While some analysts are heralding caution on Tesla’s future, others are painting a rosier picture, leading to a cacophony of conflicting voices in the financial sphere.

Opposing Views from Market Experts

In the bearish camp stands McNally with a “hold” rating, echoing a sentiment for tempered expectations. On the flip side, Bernstein’s Sacconaghi maintains a “sell” rating, suggesting a somber outlook with a price target of $150, a stark prediction given the tidal waves of progress that Tesla has navigated over the years.

Meanwhile, Dan Ives from Wedbush parades the bull flag, extolling the virtues of Tesla’s resilience and its promising AI advancements. His optimism shines through as he envisages a valuation crossing the formidable threshold of $1 trillion, a testament to the unwavering spirit of innovation that Tesla embodies.

Shifting Perspectives: Navigating the Contours of Tesla’s Journey

The tumult in the market sentiments is palpable as Adam Jonas of Morgan Stanley adjusts the sail with a trimmed price forecast of $320. Despite the headwinds in the EV sector, Jonas juggles contrasting narratives, viewing Tesla not just as an automobile manufacturer but as an entity deeply intertwined with energy, AI, and robotics – a chameleon-like entity adapting to the evolving winds of change.

Amidst this flux, the analyst consensus oscillates, settling on a “hold” from a prior “moderate buy,” laying bare the intricate dance of numbers and forecasts that shape Tesla’s trajectory. Yet, the silver lining emerges with a mean price target of $214.31, beckoning investors with a promise of a 31% upside potential from the past week’s closing numbers.

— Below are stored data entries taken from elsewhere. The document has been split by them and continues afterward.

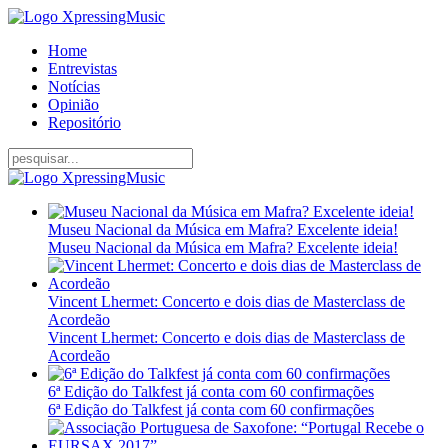
Home
Entrevistas
Notícias
Opinião
Repositório
Museu Nacional da Música em Mafra? Excelente ideia!
Museu Nacional da Música em Mafra? Excelente ideia!
Vincent Lhermet: Concerto e dois dias de Masterclass de
Acordeão
Vincent Lhermet: Concerto e dois dias de Masterclass de
Acordeão
6ª Edição do Talkfest já conta com 60 confirmações
6ª Edição do Talkfest já conta com 60 confirmações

Deciphering Tesla’s Financial Tapestry: A Delicate Balance of Risk and Reward

Priced at 37.58 times anticipated 2025 earnings and 3.92 times forecasted 2025 sales, Tesla’s allure glistens in the eyes of bargain hunters seeking a spark in the tumultuous market landscape. However, caution reigns supreme as the rollercoaster ride of Tesla’s shares demands nerves of steel – a thrilling gamble that only the bravest of investors may dare to undertake.